Passage shown
========================================

Status: Postponed » Needs review

The module is now located in this Git sandbox:

http://drupal.org/sandbox/milesw/1085078

jthorson’s picture

Project: Drupal.org CVS applications » Drupal.org security advisory coverage applications
Component: miscellaneous » module

Please note step 5 at the Migrating CVS Applications Link.

sreynen’s picture

Title: milesw [milesw] » RDFimporter

I'm updating the title on this to match the project, hopefully making it a little easier for interested reviewers to find.

Anonymous’s picture

Status: Needs review » Needs work

Wow, this has lingered in the queue for a long time.

I am reviewing the 7.x version of the module as found on GitHub.

This module is pretty solid in a lot of ways:

  • Does not duplicate functionality. There are no Feeds parsers that allow such sophisticated RDF parsing and SPARQL queries.
  • Handles it's third party code in the appropriate manner - directing the user to download it to the correct location (though you will want to update the library path based on a change in RDFx)
  • It makes proper use of core systems like the theme system
  • It leverages an established contrib system

Now to the work...

========================================

Page-level text extractions
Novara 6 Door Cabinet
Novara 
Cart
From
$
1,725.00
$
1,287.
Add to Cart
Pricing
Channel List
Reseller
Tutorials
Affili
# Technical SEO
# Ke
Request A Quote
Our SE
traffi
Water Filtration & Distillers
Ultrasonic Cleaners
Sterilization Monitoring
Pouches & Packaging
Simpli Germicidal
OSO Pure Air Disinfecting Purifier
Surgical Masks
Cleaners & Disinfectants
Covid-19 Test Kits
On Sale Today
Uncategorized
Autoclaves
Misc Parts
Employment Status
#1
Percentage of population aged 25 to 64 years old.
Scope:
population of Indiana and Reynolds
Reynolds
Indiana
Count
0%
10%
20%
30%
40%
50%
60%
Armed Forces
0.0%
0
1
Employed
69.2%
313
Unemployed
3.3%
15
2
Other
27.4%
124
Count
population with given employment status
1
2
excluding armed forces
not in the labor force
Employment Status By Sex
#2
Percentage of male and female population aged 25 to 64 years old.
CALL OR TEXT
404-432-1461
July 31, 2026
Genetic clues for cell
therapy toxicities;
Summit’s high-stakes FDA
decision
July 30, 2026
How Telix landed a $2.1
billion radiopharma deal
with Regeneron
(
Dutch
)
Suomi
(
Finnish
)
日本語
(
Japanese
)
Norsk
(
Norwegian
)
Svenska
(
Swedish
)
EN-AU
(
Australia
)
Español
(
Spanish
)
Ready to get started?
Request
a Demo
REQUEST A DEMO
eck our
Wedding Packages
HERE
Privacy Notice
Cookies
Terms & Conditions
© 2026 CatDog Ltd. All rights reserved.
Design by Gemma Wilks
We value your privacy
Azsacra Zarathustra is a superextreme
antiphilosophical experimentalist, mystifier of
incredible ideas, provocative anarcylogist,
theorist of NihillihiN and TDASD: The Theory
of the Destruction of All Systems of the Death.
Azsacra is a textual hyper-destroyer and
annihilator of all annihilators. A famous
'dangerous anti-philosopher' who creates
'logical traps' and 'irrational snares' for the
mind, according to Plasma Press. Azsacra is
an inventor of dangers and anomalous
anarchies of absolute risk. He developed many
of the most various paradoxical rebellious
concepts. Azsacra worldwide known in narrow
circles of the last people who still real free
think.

========================================

Apply what you read
**1.** Repeat word for word the stretch of the records from their first line through the line that contains "excluding armed forces".
**2.** Take the RDFimporter review thread further, picking up right after its last sentence.
The text and the records have no connection to each other.

Results
**1.**
Novara 6 Door Cabinet
Novara 
Cart
From
$
1,725.00
$
1,287.
Add to Cart
Pricing
Channel List
Reseller
Tutorials
Affili
# Technical SEO
# Ke
Request A Quote
Our SE
traffi
Water Filtration & Distillers
Ultrasonic Cleaners
Sterilization Monitoring
Pouches & Packaging
Simpli Germicidal
OSO Pure Air Disinfecting Purifier
Surgical Masks
Cleaners & Disinfectants
Covid-19 Test Kits
On Sale Today
Uncategorized
Autoclaves
Misc Parts
Employment Status
#1
Percentage of population aged 25 to 64 years old.
Scope:
population of Indiana and Reynolds
Reynolds
Indiana
Count
0%
10%
20%
30%
40%
50%
60%
Armed Forces
0.0%
0
1
Employed
69.2%
313
Unemployed
3.3%
15
2
Other
27.4%
124
Count
population with given employment status
1
2
excluding armed forces

**2.**
Style issues:

  1. There is currently a Notice when installing.
  2. There is commented out code, including whole functions. Commented out code (except for demonstration purposes) should never be committed, though that rule isn't always followed.
  3. Drupal 7 standardized on "Implements" instead of "Implementation of"
  4. Need a new line at the end of some files. All should end in a new line.
  5. Lines should be broken at 80 characters. For example, * Gather sample data for all an individual's properties and save it in the batch. is 85 characters. In Komodo IDE (or Komodo Edit), there is a faint line at 80 chars, maybe there is in your editor too.

Some potential security issues:

  1. I may have missed it, but it doesn't seem like you filter URI values for dangerous protocols. I was looking for it around line 169 in RdfImporterParser.inc
  2. This code is commented out, but does the query in RdfImporterNodeProcessor.inc need a node_access tag? I'm not familiar enough with the feeds_node_item table and the data it stores.

Looking forward to reviewing again, we'll make sure it doesn't take a year this time ;)

sreynen’s picture

linclark, it's great to have a topic expert doing reviews, thanks! If you do another round after these updates, please look at the sandbox project rather than the Github version, since that's what will eventually become the full project. I'm guessing they're the same right now, but maybe not.

milesw, make sure you're doing your updates in the sandbox project. If you want to keep Github updated, that's great too.

I just added the sandbox link to the issue summary to make it a little easier to find.

milesw’s picture

Title: RDFimporter » Linked Data Import
Status: Needs work » Needs review

Thanks, linclark, for the great code review. And thanks jthorson and sreynen for nudging this along.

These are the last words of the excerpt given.